CLDAP リフレクション DDoS

Akamai Security Intelligence Response Team(SIRT)は、最近になって Connection-less Lightweight Directory Access Protocol(CLDAP)を利用した新しいリフレクションおよび増幅の手法を特定しました。このアドバイザリでは、この新しいタイプのリフレクション攻撃の能力と攻撃に対する防御の可能性を分析しています。

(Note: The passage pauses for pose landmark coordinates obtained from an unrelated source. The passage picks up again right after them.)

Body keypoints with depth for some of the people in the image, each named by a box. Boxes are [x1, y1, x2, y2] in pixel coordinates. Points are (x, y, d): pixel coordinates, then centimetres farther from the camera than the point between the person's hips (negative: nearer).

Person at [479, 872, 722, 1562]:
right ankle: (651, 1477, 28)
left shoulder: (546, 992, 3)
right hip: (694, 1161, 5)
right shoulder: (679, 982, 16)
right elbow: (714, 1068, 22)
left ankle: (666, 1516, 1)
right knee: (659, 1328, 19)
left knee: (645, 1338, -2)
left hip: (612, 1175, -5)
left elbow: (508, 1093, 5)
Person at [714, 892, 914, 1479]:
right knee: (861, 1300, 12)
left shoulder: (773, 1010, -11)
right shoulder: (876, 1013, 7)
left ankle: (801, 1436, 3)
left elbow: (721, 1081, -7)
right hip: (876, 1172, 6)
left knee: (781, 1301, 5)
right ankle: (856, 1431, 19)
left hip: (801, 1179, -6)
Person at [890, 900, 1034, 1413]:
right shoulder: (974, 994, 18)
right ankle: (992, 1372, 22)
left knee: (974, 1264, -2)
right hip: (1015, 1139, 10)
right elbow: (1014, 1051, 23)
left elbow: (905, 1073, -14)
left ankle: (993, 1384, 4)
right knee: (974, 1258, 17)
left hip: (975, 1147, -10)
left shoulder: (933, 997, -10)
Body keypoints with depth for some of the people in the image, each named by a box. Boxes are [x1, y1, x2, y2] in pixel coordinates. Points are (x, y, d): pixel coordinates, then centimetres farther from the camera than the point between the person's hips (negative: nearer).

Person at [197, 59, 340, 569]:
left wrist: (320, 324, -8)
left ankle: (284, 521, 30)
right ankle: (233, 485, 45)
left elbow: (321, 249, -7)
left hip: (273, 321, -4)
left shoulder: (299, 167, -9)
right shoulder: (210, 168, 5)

著者:Jose Arteaga & Wilber Mejia

1.0/概要/

2016 年 10 月 14 日、Akamai Security Operation Center(SOC)は、Connection-less Lightweight Directory Access Protocol(CLDAP)リフレクションの疑いがある攻撃の緩和を開始しました。この新しいリフレクションおよび増幅の手法は、Akamai Security Intelligence Response Team(SIRT)によって確認されており、この手法で生成される分散型サービス妨害(DDoS)攻撃が観測されました。これは、1 Gbps を超えるドメイン・ネーム・システム(DNS)リフレクション攻撃に匹敵する規模です。

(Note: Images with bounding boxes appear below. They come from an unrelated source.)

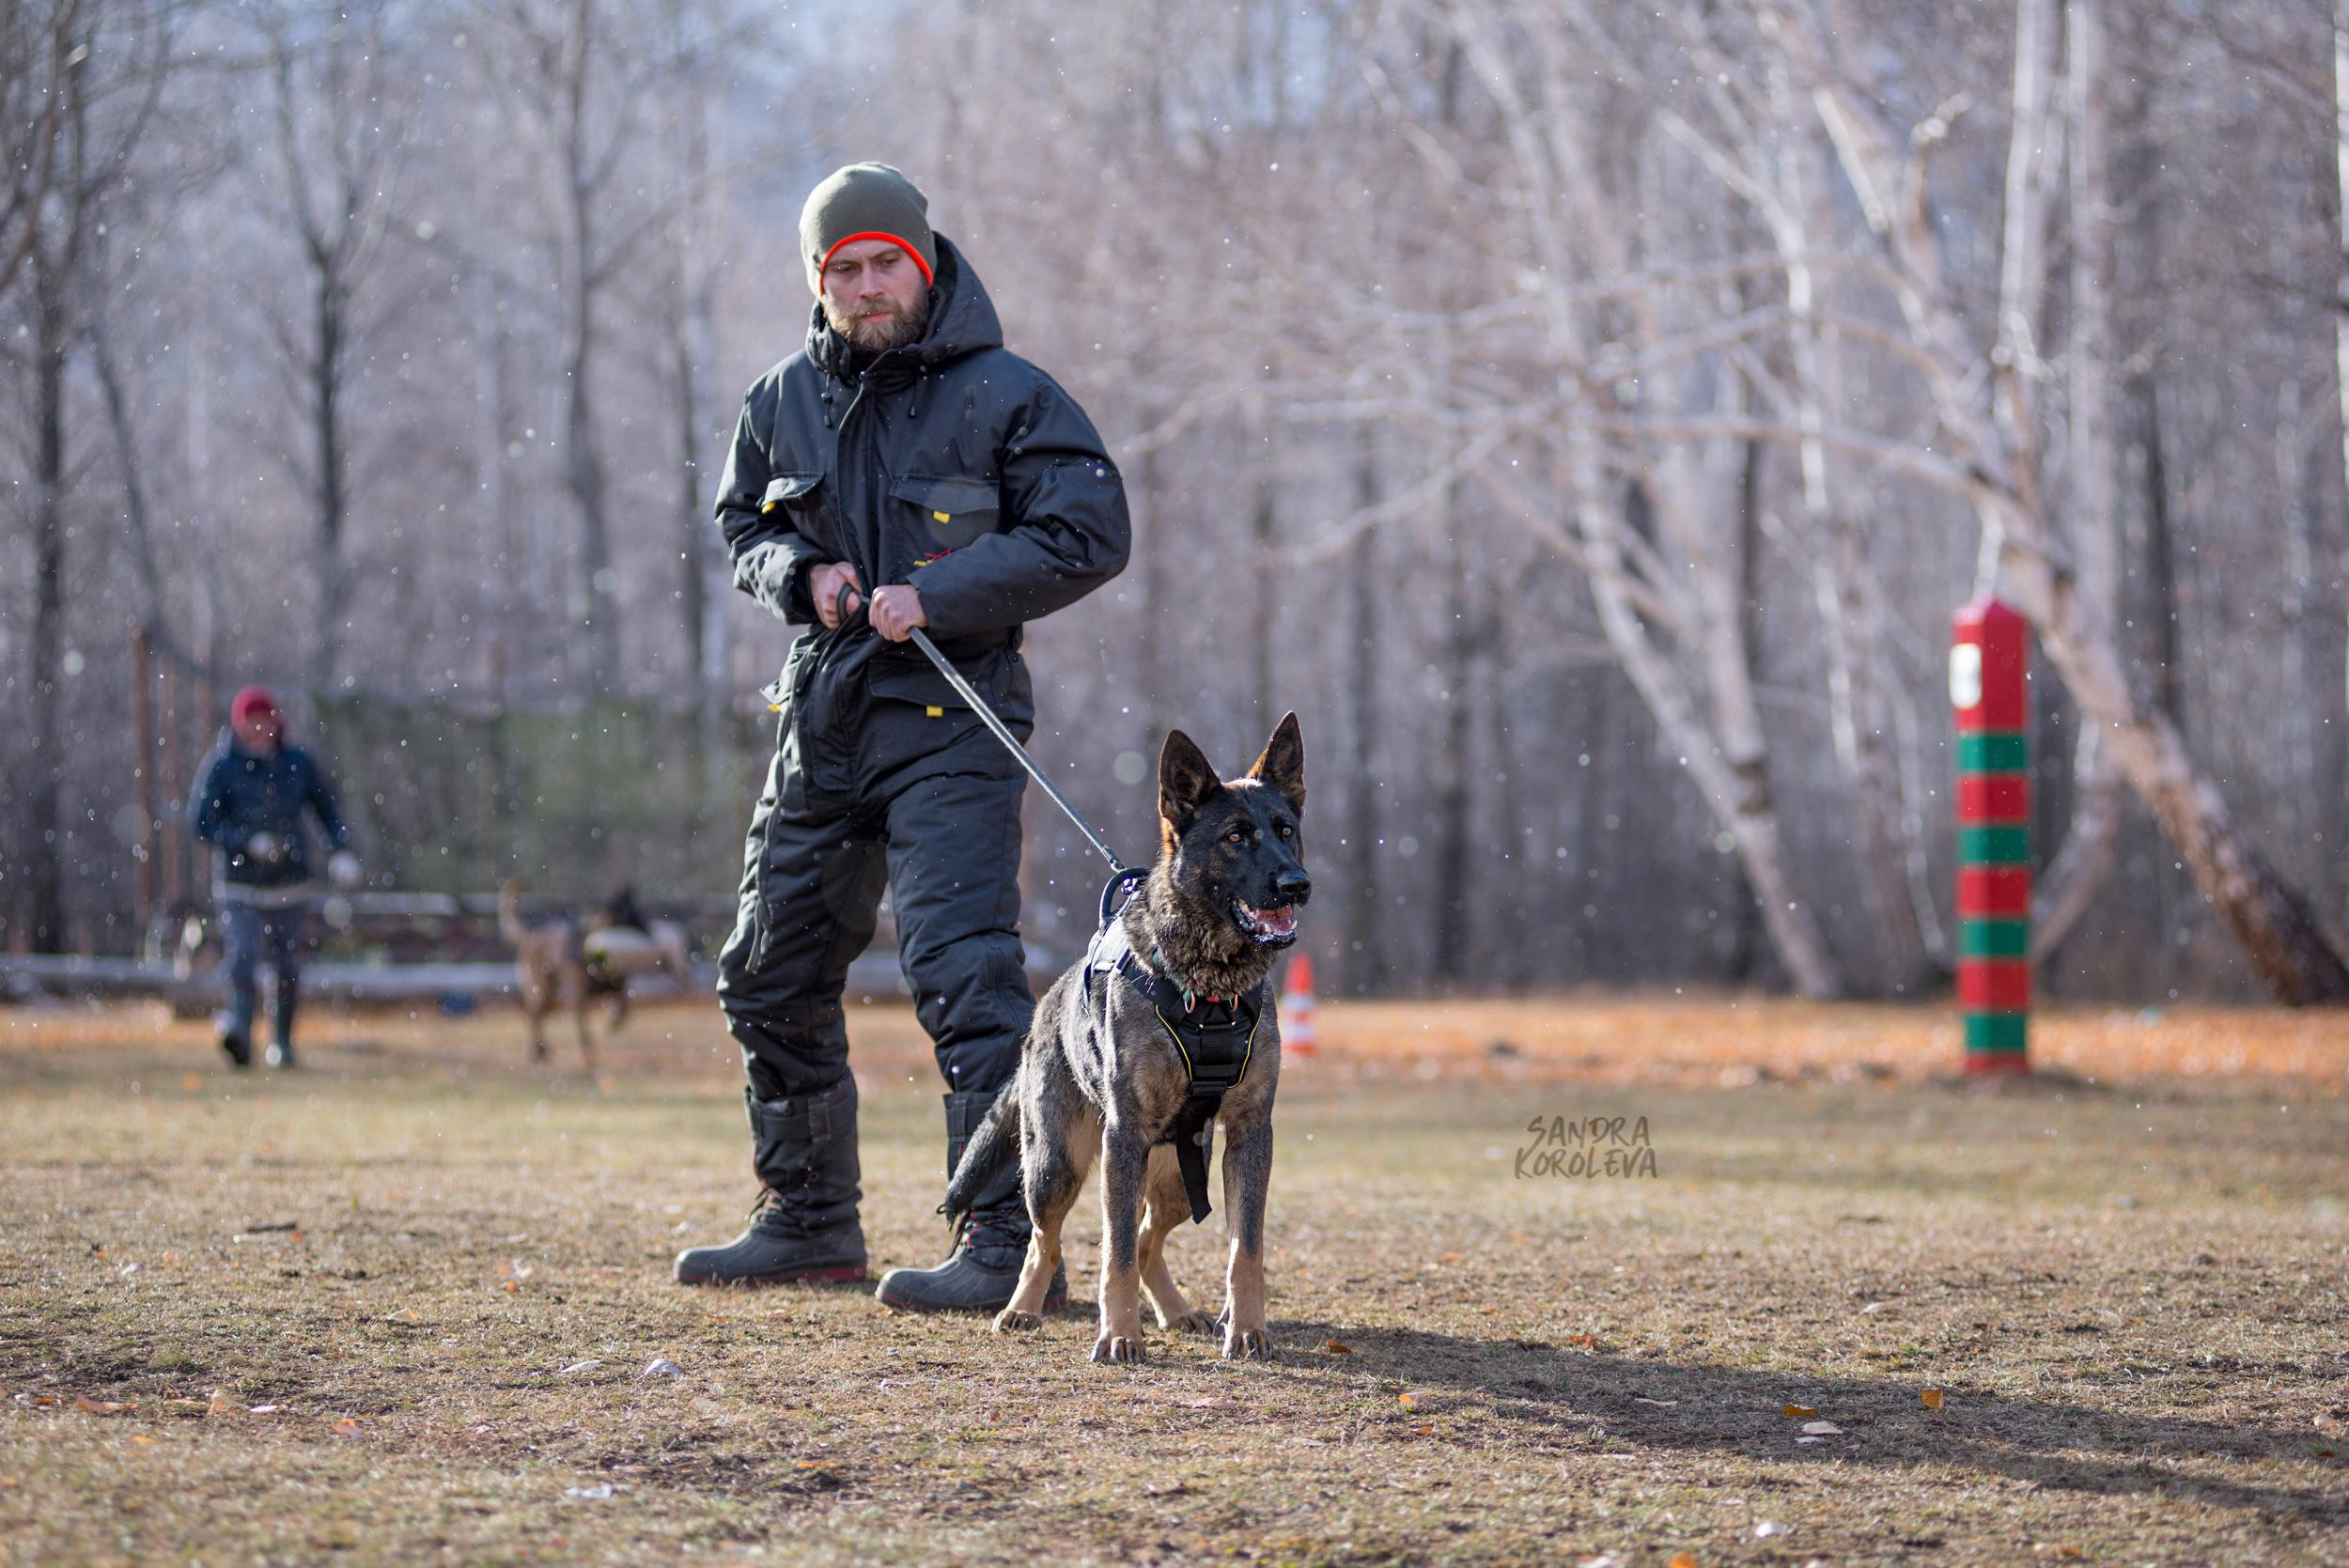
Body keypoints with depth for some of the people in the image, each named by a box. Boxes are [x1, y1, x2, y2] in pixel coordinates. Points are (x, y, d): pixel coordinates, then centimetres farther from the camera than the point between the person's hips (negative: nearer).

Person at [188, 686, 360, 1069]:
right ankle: (240, 1032, -34)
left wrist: (341, 851, -4)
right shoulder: (221, 766, -7)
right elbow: (201, 822, -10)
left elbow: (327, 809, 11)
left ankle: (283, 1042, 20)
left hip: (290, 880, 3)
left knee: (287, 963, 8)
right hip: (240, 883, -3)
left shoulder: (298, 763, 3)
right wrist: (248, 843, -22)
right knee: (243, 955, -20)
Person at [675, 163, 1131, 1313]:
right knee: (770, 976, 12)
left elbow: (1089, 535, -10)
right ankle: (809, 1222, 26)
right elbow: (742, 523, 21)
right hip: (821, 722, 7)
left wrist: (938, 594, -17)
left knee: (963, 976, -17)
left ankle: (1008, 1247, -16)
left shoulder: (1004, 395, -6)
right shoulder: (781, 401, 10)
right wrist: (800, 571, -2)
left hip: (950, 722, -7)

他の多くのリフレクション攻撃や増幅攻撃のベクトルと同様に、このような攻撃は組織に適切な侵入フィルターが配置されていれば不可能なものです。攻撃の対象となり得るホストは、インターネットスキャンとユーザー・データグラム・プロトコル(UDP)宛先ポート 389 を使用して検出でき、それによって攻撃を生み出す可能性のある別のホストの発見を回避できます。このアドバイザリには、これらのソースの分布、攻撃の方法、および検出された対象業界についての記述が含まれています。

2.0/攻撃のタイムライン/

2016 年 10 月以降、Akamai は合計 50 回の CLDAP リフレクション攻撃を検出して緩和してきましたが、そのうち 33 回は CLDAP リフレクションのみを使用する単一ベクトル攻撃でした。図 1 は攻撃のタイムラインを表したもので、攻撃規模および単一ベクトル攻撃とマルチベクトル攻撃のどちらであるかを詳細に示しています。

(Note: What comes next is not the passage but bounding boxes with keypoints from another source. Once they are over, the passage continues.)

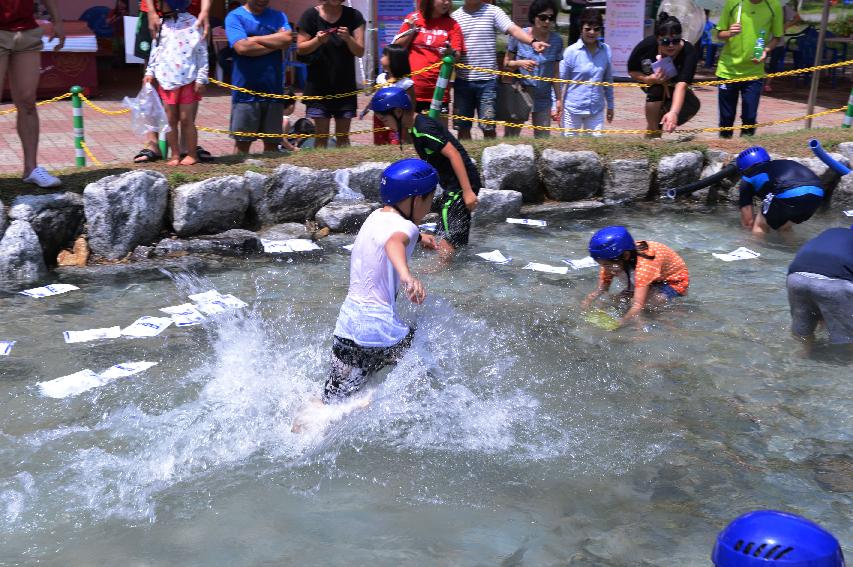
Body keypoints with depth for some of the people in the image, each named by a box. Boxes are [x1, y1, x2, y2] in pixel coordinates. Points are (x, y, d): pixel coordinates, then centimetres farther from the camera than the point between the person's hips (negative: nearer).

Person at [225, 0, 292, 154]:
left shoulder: (278, 16, 11)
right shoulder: (235, 17, 0)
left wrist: (254, 39, -7)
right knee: (242, 141, 0)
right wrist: (275, 44, -6)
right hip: (246, 91, -3)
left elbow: (287, 38, -8)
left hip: (274, 89, 3)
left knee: (272, 142, 8)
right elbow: (242, 47, -16)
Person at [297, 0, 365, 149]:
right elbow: (300, 49, -1)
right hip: (319, 85, -1)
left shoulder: (353, 16, 0)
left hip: (345, 85, 1)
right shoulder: (311, 15, -4)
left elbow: (360, 52, -2)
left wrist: (348, 38, -22)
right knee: (322, 134, -1)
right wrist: (318, 40, -19)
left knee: (343, 135, 5)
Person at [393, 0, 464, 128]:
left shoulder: (452, 25, 2)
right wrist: (411, 30, -7)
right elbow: (397, 47, 7)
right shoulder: (413, 19, 4)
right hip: (410, 87, 1)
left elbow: (457, 55, -3)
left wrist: (451, 53, -25)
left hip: (438, 90, -1)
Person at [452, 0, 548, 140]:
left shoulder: (493, 11, 0)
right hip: (462, 80, 2)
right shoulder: (455, 16, 6)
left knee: (488, 127, 1)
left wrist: (532, 42, -30)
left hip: (488, 79, -2)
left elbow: (514, 29, -14)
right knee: (463, 127, 9)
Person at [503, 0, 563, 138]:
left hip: (543, 98, 2)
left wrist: (558, 99, 6)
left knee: (543, 140, 2)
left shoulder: (556, 40, 1)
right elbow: (506, 63, 2)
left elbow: (555, 72, 7)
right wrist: (519, 63, -19)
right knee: (510, 136, 3)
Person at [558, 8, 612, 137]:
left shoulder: (606, 50, 0)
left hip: (596, 109, 3)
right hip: (572, 108, -3)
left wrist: (610, 106, 15)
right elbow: (560, 81, -4)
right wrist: (557, 107, -6)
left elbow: (608, 80, 11)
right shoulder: (571, 51, -10)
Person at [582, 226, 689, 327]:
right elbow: (601, 290, -17)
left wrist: (619, 323, -58)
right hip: (655, 280, 8)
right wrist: (590, 298, -38)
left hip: (675, 280, -8)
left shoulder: (644, 264, -42)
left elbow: (638, 305, -47)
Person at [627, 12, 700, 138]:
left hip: (672, 85, 1)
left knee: (692, 105, -23)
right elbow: (632, 71, -16)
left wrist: (673, 113, -63)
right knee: (657, 89, -35)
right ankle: (651, 134, -18)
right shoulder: (647, 45, -33)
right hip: (649, 80, -1)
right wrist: (650, 79, -37)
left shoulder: (689, 52, -36)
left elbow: (681, 85, -48)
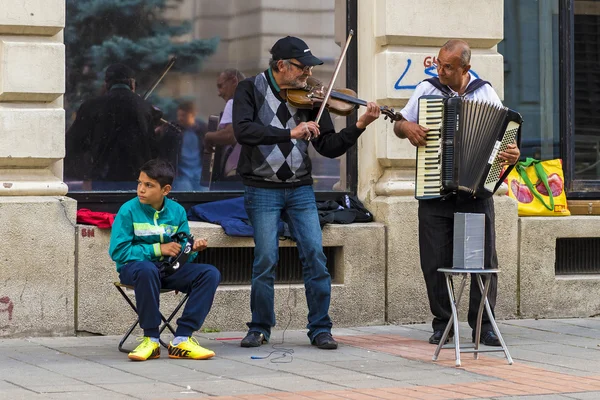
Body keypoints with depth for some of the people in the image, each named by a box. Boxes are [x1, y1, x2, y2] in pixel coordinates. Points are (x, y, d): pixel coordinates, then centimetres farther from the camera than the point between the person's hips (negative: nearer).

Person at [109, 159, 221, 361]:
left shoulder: (177, 211, 4)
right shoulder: (129, 210, -7)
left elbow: (181, 252, 7)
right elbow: (118, 251, -13)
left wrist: (193, 249, -17)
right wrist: (158, 249, -16)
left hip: (169, 270, 4)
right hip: (134, 267, -4)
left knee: (210, 273, -17)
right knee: (147, 269, -40)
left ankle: (181, 340, -21)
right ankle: (151, 340, -26)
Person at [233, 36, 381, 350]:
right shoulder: (251, 90, -3)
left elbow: (329, 147, 4)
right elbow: (243, 131, -22)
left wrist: (359, 126, -11)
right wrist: (290, 133, -30)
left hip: (300, 189, 3)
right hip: (262, 190, -3)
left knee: (315, 255, -5)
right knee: (266, 259, -6)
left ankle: (320, 328, 6)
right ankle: (260, 328, 11)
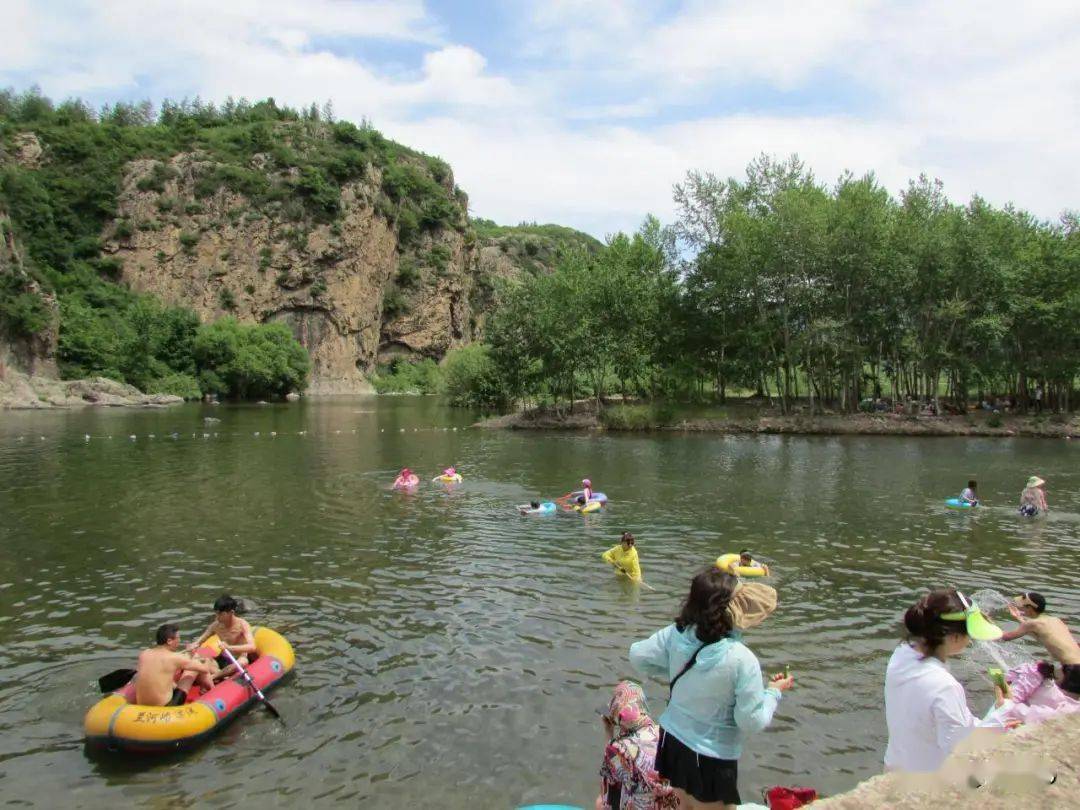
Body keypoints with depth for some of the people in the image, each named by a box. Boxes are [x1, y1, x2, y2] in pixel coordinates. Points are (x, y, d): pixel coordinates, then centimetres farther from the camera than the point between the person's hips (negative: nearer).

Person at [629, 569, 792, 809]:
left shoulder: (675, 634, -15)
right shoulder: (741, 660, -28)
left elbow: (637, 656, -1)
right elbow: (752, 721, -18)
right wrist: (774, 692, -2)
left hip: (673, 739, 5)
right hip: (711, 757, -5)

CLDAP Reflection DDoS Attack Timeline

通常、攻撃の最大の標的はゲーム業界ですが、観測された CLDAP 攻撃の主な標的はソフトウェアおよびテクノロジー業界とその他の 6 つの業界でした。

Number of CLDAP Reflection Attacks By Industry

2.1/主な攻撃属性/

2017 年 1 月 7 日、CLDAP リフレクションを単一ベクトルとして使用した最大の DDoS 攻撃が Akamai によって観測され、緩和されました。攻撃の属性は、以下のとおりです。

  • 業種:インターネット & 電気通信
  • ピーク帯域幅:24 ギガビット/秒
  • ピークパケット/秒:2,000,000 パケット/秒
  • 攻撃ベクトル:CLDAP
  • ソースポート:389
  • 宛先ポート:ランダム

CLDAP Reflection Attack Signature

この攻撃の特徴は、衝撃的な増幅要因の利用が可能であることを示しています。CLDAP を利用した最初の数回の攻撃の後、Akamai SIRT は悪質な Lightweight Directory Access Protocol(CLDAP)リフレクションクエリーのサンプルを入手することができました。クエリーのペイロードはわずか 52 バイトでした。詳細は、「攻撃と CLDAP の概要」セクションで説明しています。これは、攻撃データペイロードが 3,662 バイトで、クエリーペイロードが 52 バイトである Base Amplification Factor(BAF)が 70x であったにもかかわらず、そのような応答サイズに匹敵するホストは 1 つしかなかったことを意味します。攻撃後の分析では、この攻撃中の平均増幅が 56.89x であったことを示しています。

この 24 Gbps の攻撃は、これまで Akamai が緩和した中で最大規模の攻撃でした。これとは対照的に、このベクトルを使用した攻撃のうち、Akamai が観測した中で最も規模の小さい攻撃は 300 Mbps であり、CLDAP 攻撃の平均攻撃帯域幅は 3 Gbps でした。